Over a period of ten days in June of 2010, my mother, who lives only on a very small pension and Social Security, was coerced into sending $47,000 -- which included $10,000 cash -- to a Jamaican scam.
How did this happen? A phone call from Jamaica advised her she had won $ 2.5 million dollars and a Mercedes Benz. Several calls later, she was convinced to send money for shipping the car.
During that period of the next ten days, the calls kept coming, becoming more demanding and more personalized. They somehow knew that church was important to her, and the caller claimed to be a minister. The caller gained her trust and coached her about exactly where to go to obtain cash advances on her zero-balance credit cards. They walked her through exactly how to wire money and told her to go to K Mart and/or Super One in West Duluth, near her home, to wire it. It was incredibly easy – not once was she stopped along the way. At one point, she actually withdrew $10,000 in cash, put it in an envelope, and traveled across town to send it. Before we knew it, she had maxed out two zero-balance credit cards and went into severe credit card debt.

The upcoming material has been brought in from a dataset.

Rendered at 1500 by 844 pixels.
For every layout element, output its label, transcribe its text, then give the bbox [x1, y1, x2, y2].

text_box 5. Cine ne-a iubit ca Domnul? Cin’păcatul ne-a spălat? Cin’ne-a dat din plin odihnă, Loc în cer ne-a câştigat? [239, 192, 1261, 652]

What we know now is that this scam stemmed from a hotbed of illegal criminal activity that targets older Minnesotans. These fraudsters either seduce vulnerable citizens to send money for promised goods or winnings that do not exist – or they convince them that their grandchildren or loved ones are in danger and need them to wire money.
Most people don’t report this kind of crime. In fact, experts say only about 5 percent of the crimes are reported. It’s too embarrassing and law enforcement can do little to stop it. Minnesota needs to pass this bill to better protect its most vulnerable citizens –our elders.
For our family, it was a year of heartbreak as we tried to help mother. My mother, at age 83, had to file bankruptcy as her interest alone on the credit card debt was more than her income. We realized there was very little we could do. We contacted the FBI, Secret Service, Homeland Security, Duluth Police, Postmaster General, Attorney General and the Minnesota Department of Public Safety. The only help we received was from the Minnesota Department of Public Safety.
Both my mother and I attended an AARP Fraud Fighters forum in November 2010 in Duluth where we heard from AARP, the Attorney General and Investigator Jim Arlt talk about fraud. When he spoke about victims exactly like my mother, I finally realized we were not alone. Too many seniors across our state have lost their life savings. They feel so much shame – and they isolate themselves and suffer alone.
Our seniors deserve more protection from fraud. Our taxpayers deserve it, too, because millions of hard-earned dollars are wired down the drain every year. We all need to be leaders by passing this legislation -- and in doing so provide a strong example of taxpayers protecting our vulnerable citizens. Our elders have worked hard, paid taxes and followed our laws. Now, they need protection against this illegal activity.
It has been almost three years since this happened to my mom. When I asked her what it felt like to hold $10,000.00 in cash as she put it in an envelope to mail it, she said "I don't remember, they had my mind, I didn't know what I was doing." There has not been a day in her life since those 10 days in June of 2010 that has been normal for her. The outcome of this has been a nightmare. Not only has she lost her financial independence, her health has deteriorated. She has isolated herself – and she feels ashamed. These scammers not only took money from my mother, but her health and spirit as well.
On behalf of my mother, and all of the seniors across our state who have fallen victim to this crime, I would like to urge you to support the passage of this bill to protect seniors from wire transfer fraud. We have a duty to create a safety net to question, delay and stop our most vulnerable citizens from wiring away their life savings.
I never thought something like this would happen to my mother. Now I know it can happen to anyone – anyone’s mother, neighbor, or friend. We all need to pay more attention to our elders – and to pass strong laws that will help them avoid frauds. Minnesota seniors are worth protecting. They are our mothers and fathers, our grandmothers and grandfathers.